Collected data
....................

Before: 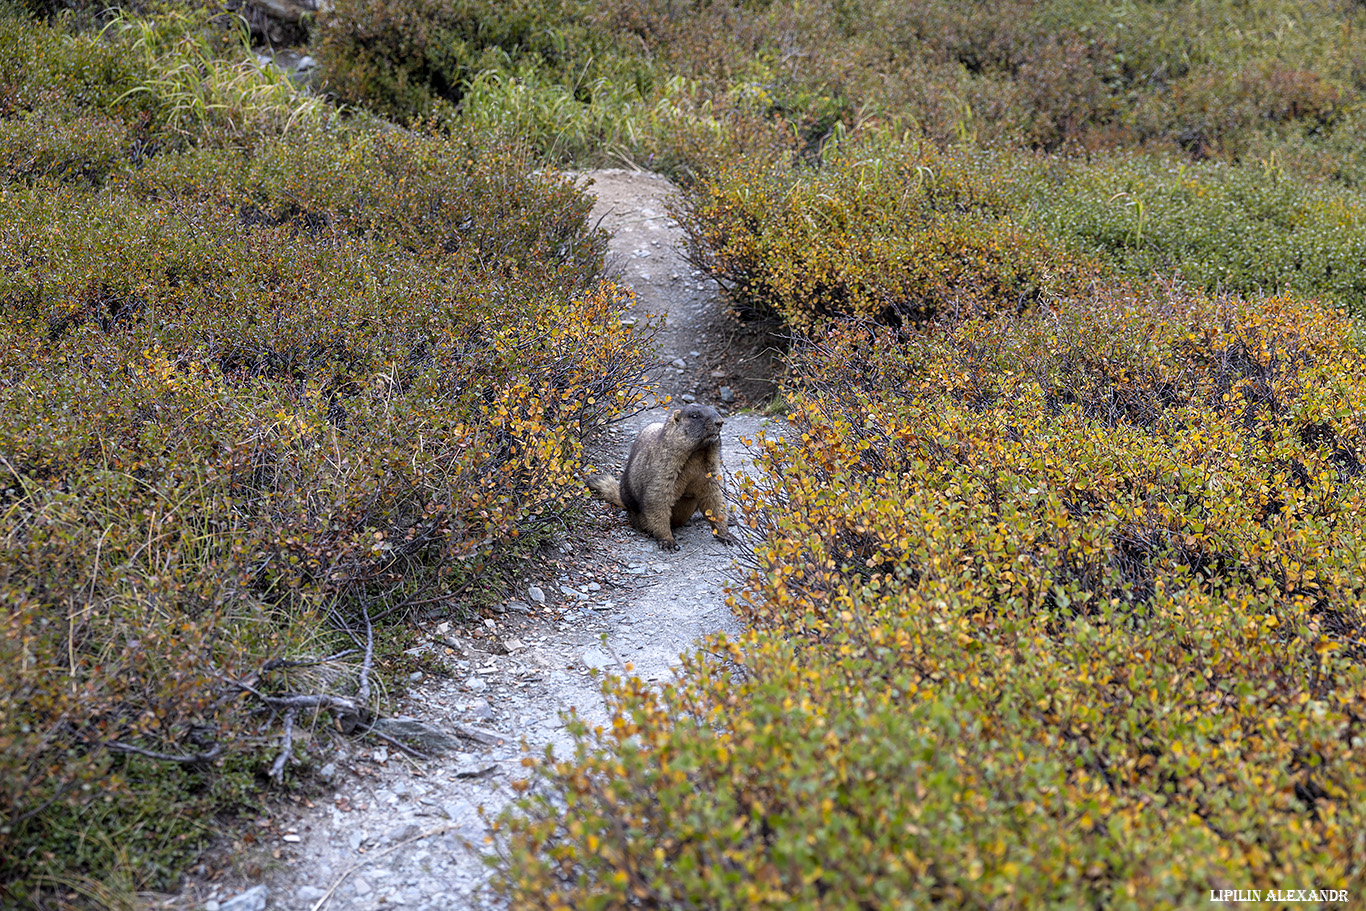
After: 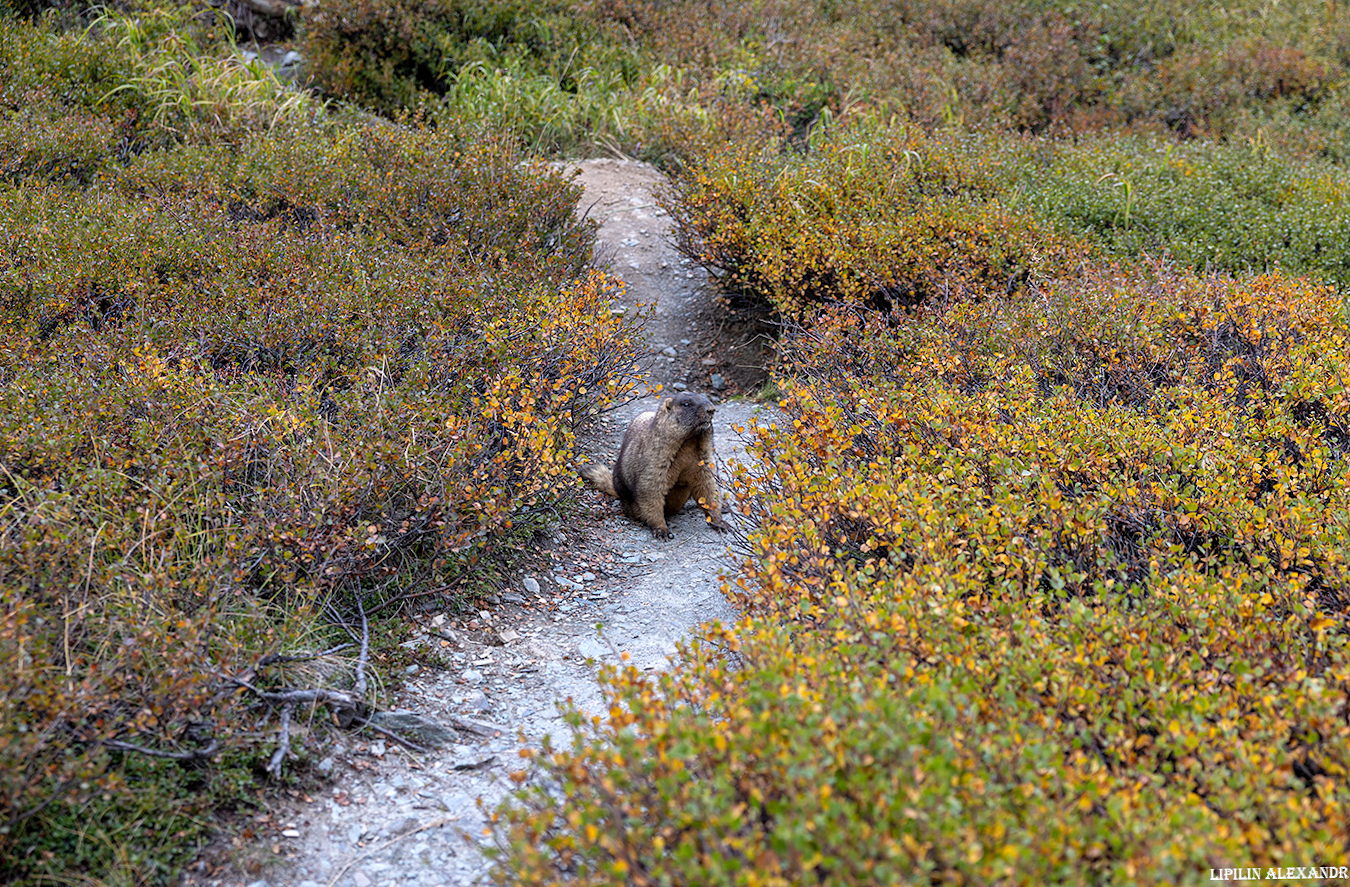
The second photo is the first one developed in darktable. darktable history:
color balance rgb: on, module defaults
rotate and perspective: rotation -1°, crop left 0.011, crop right 0.989, crop top 0.025, crop bottom 0.975
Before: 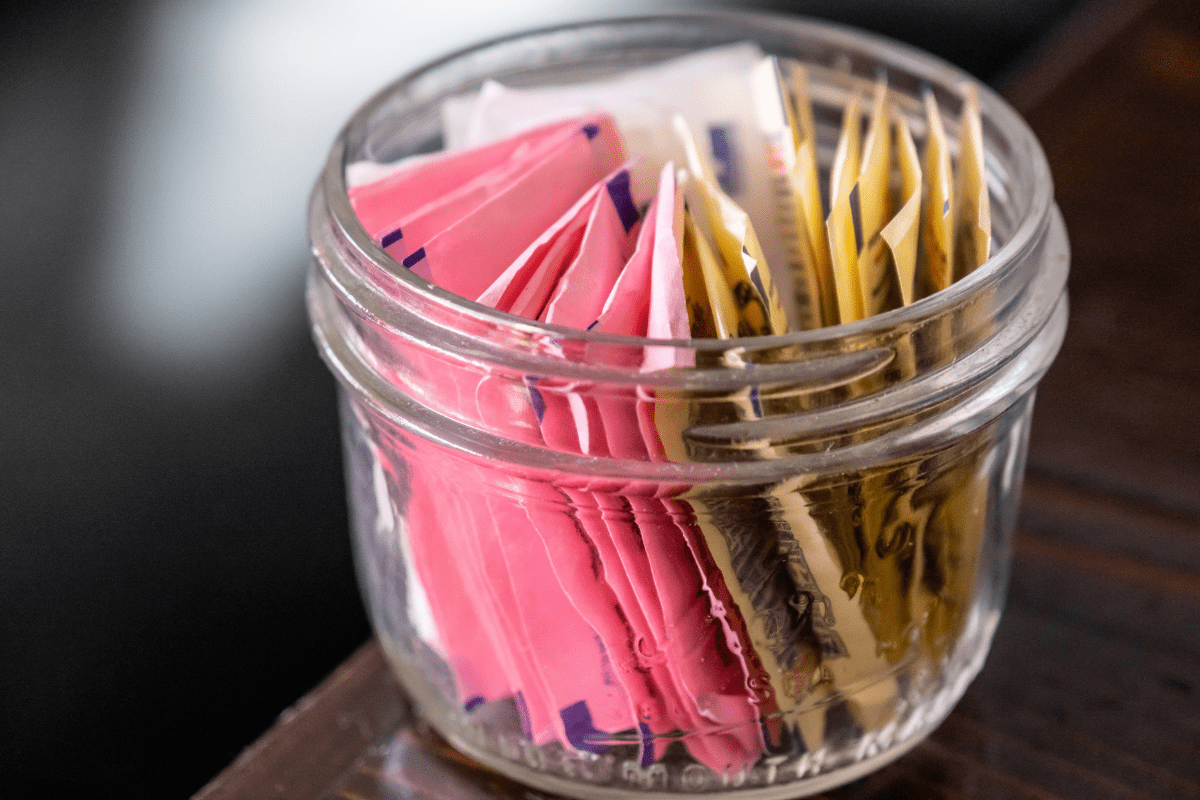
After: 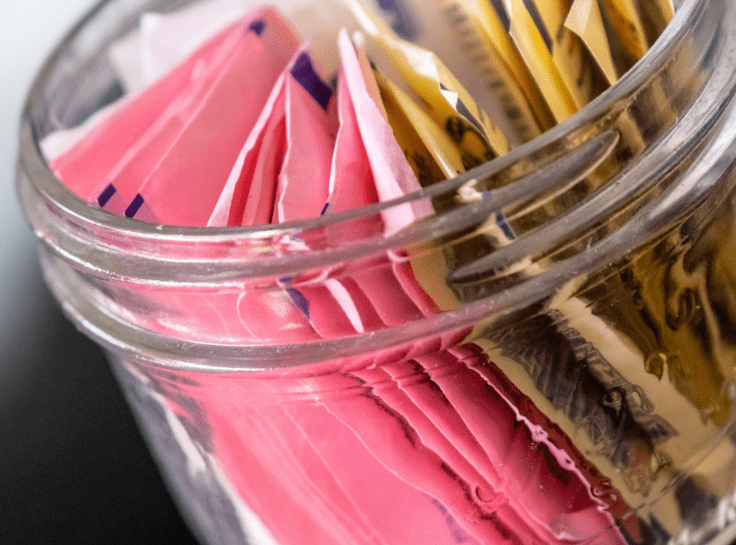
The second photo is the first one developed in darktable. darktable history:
crop and rotate: angle 19.79°, left 6.952%, right 4.153%, bottom 1.13%
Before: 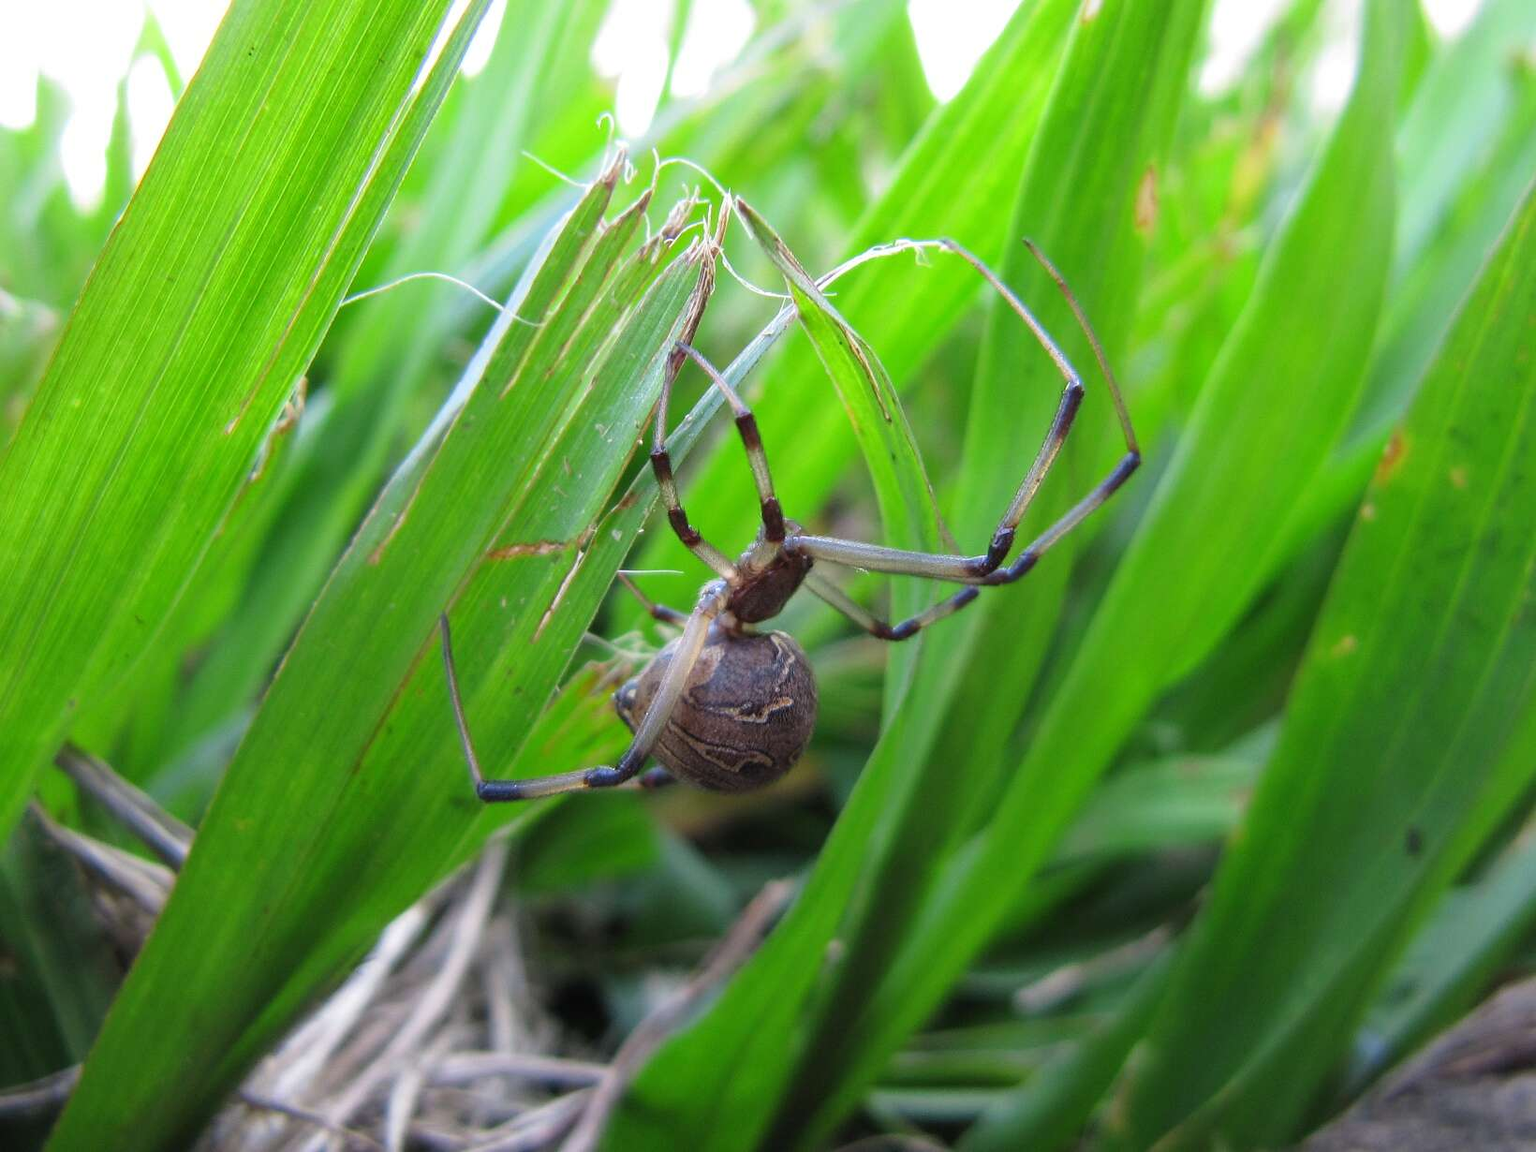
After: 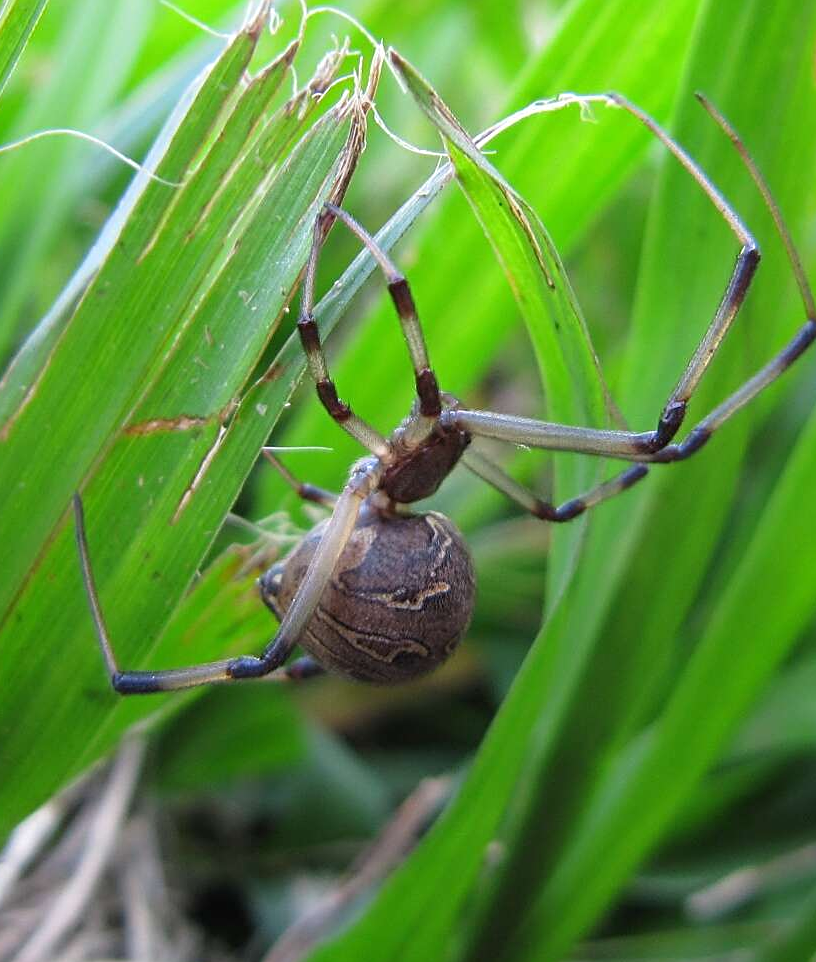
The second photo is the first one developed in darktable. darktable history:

....................

» **Given instruction**: Repeat the rows from the start through the line that contains "rotate and perspective: rotation", including both ends. Omit the pictures from your reply.

» **Correct response**:
Before: 
After: 
The second photo is the first one developed in darktable. darktable history:
color balance rgb: on, module defaults
rotate and perspective: rotation -1°, crop left 0.011, crop right 0.989, crop top 0.025, crop bottom 0.975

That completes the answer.